Nell’area dell’ex aeroporto, infatti, negli anni ’30 e ’40, venivano costruite ali, motori e componenti meccaniche destinate ad essere assemblati sugli aerei della Deutsche Lufthansa, la compagnia di bandiera tedesca durante il Terzo Reich. In migliaia, secondo alcune stime, potrebbero essere stati reclusi nel campo di prigionia di Tempelhof.

Alcuni indizi testimoniano le difficili condizioni di vita di queste persone. Nel terreno sono stati trovati resti di monete straniere, vecchie ceramiche – tra cui un piatto che esaltava la “Schönheit der Arbeit”, la “bellezza del lavoro” -, elmetti e divise dei reclusi (soprattutto americani), vecchie lettere, documenti, i chiodi che tenevano insieme le sottili pareti in legno delle baracche.

Fino a diecimila i reperti recuperati: una volta finita la raccolta, saranno esposti in un museo.

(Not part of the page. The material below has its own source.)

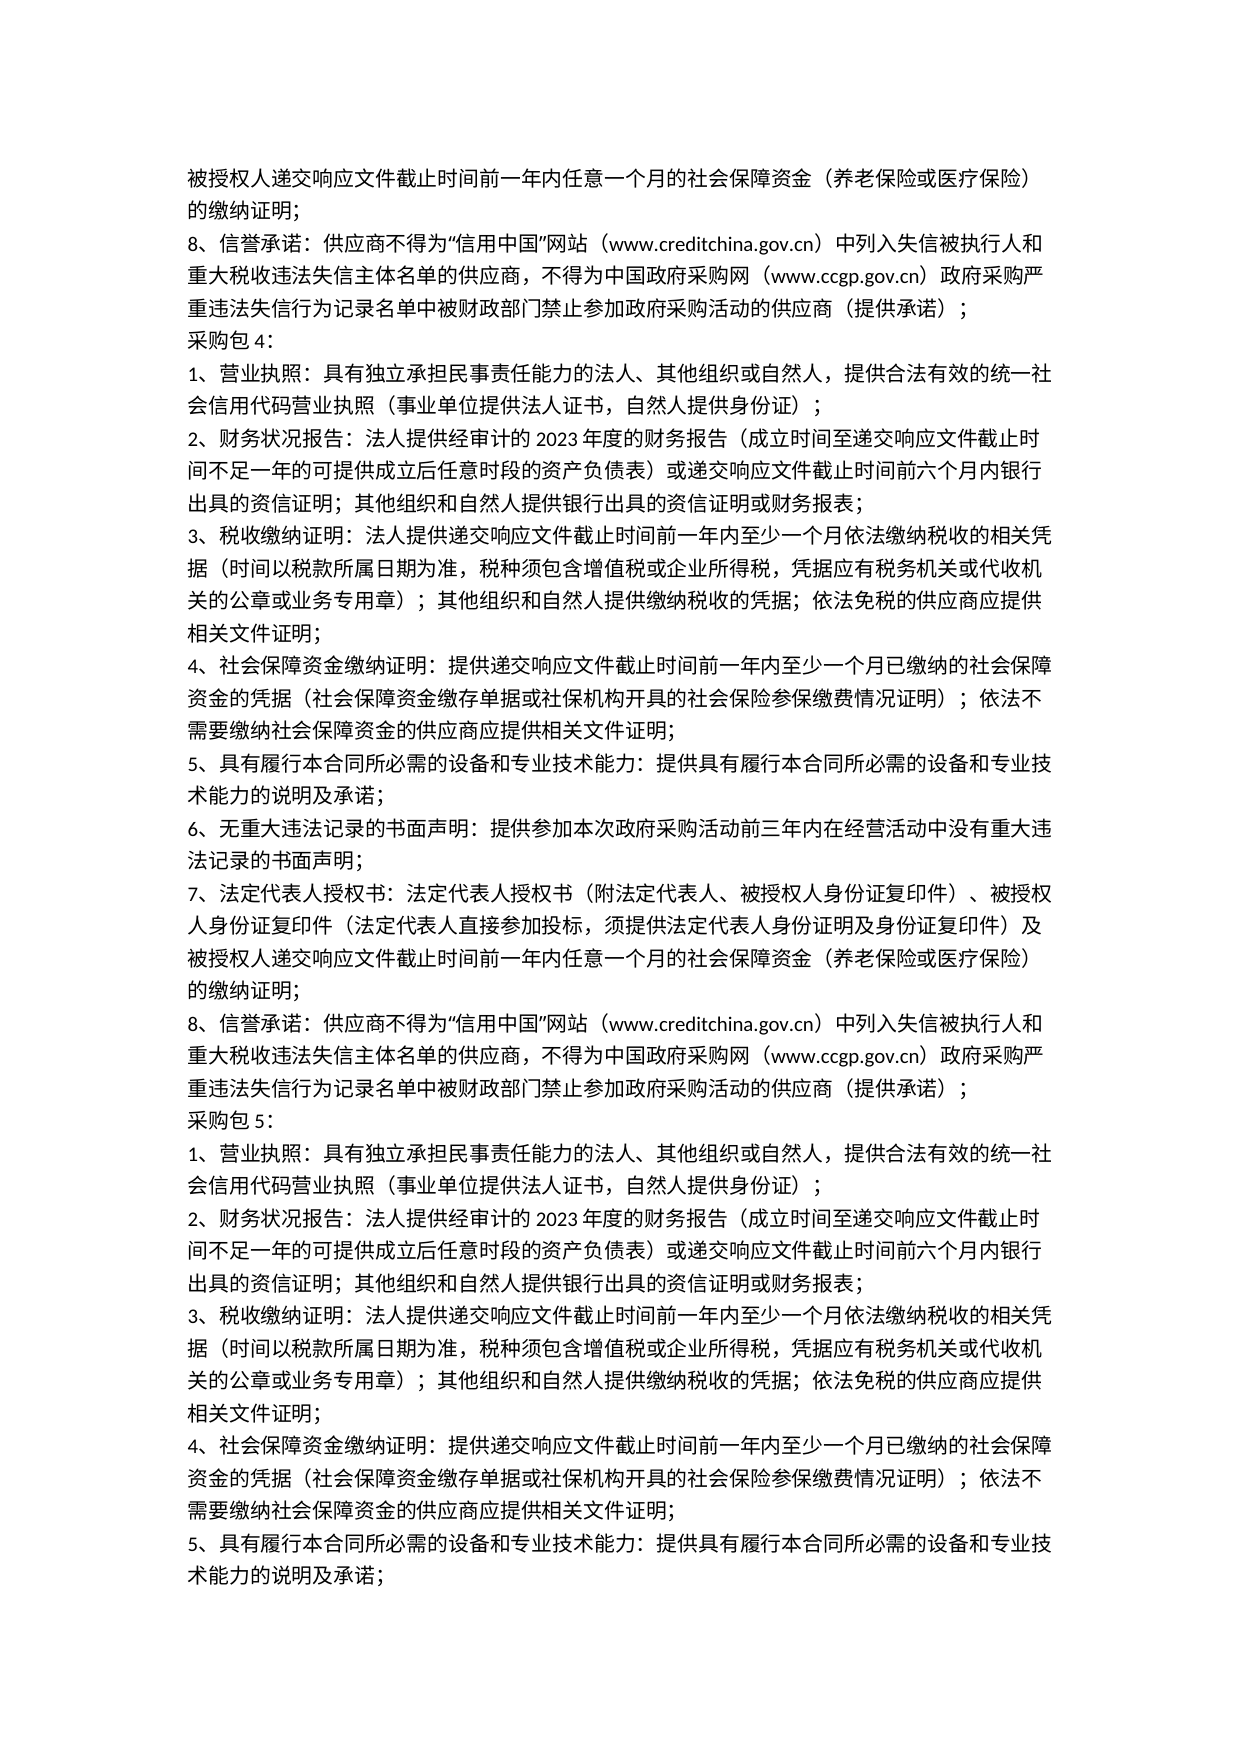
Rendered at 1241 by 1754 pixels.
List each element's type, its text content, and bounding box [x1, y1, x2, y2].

Le foto pubblicate dal Berliner Kurier

2 COMMENTS

  1. Mio nonno prima della seconda guerra lavorava a Tempelhof e ricorda i prigionieri che chiedevano pane mi ha raccontato che glielo portava senza essere visto.

  2. Il mio Papà è stato prigioniero lì dal Maggio ’44 fino alla liberazione…ho il suo diario di prigionia: un quadernetto di poesie scritto a matita che trasuda sofferenza ed una foto di gruppo dei suoi compagni di sventura. Non riesco a trovare informazioni: il diario dice: campo 330, Berlin Tempelhof, Edward Linnof, Shaffausenerstrasse. Qualcuno mi sa aiutare a trovare informazioni più precise??